The books cover topics as trendy as the "farm to table" movement and as classic as artifact looting. There's a real "island feel" to the books--not something you could pull off after taking a cruise and then watching a lot of YouTube videos. Toby is currently living in Northern California due to family obligations, but you can tell her heart belongs to Hawaii. (In my stay in Honolulu, I learned just enough Hawaiian to be able to say, "My heart belongs to Hawaii." Ko'u naau no i Hawaii. Pronounce every letter and you'll get it right.
When I was living in Hawaii, there were a number of issues that were starting to bubble up, including the rights of people with Hansen's Disease (more commonly known as leprosy) to be "mainstreamed." (My roomate attended the church where Father Damien first preached in Hawaii, before he went to the island of Molokai (one of the most beautiful of the islands) to serve at the leper colony there.)
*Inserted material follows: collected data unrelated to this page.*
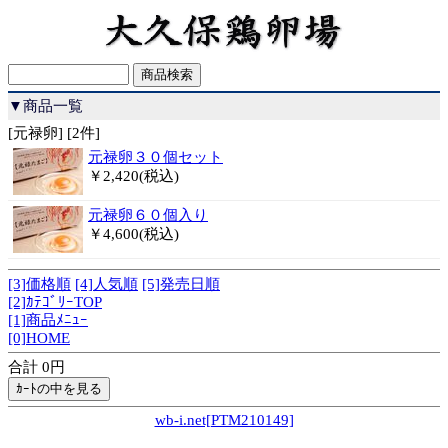
▼商品一覧
[元禄卵] [2件]
元禄卵３０個セット
￥2,420(税込)
元禄卵６０個入り
￥4,600(税込)
[3]価格順
[4]人気順
[5]発売日順
[2]ｶﾃｺﾞﾘｰTOP
[1]商品ﾒﾆｭｰ
[0]HOME
合計 0円
wb-i.net[PTM210149]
There were also tensions among the native Hawaiians and the military population stationed there, among them the Marines and Navy men on the island of Oahu. That's nothing new, one of the most crimes in Hawaii history, the Massie case, occurred in 1931 and involved the rape of a white woman and the lynching of one suspect, Joseph Kahahawai by the victim's husband, mother, and two sailors. the case was fictionalized in the novel Blood and Orchids, which was made into a television movie.
famous
To my mind, the best book about Hawaii is probably The Shark Dialogues, written by Kiana Davenport, who traces her ancestry back to the first Polynesian settlers on the islands. It's a richly layered family saga-type book (much like James Michener's book Hawaii), and though set in contemporary Hawaii, it's filled with myth and legend. IN some ways, it reminded me a lot of Maxine Hong Kingston's The Woman Warrior, although Kingston's book is a very different genre.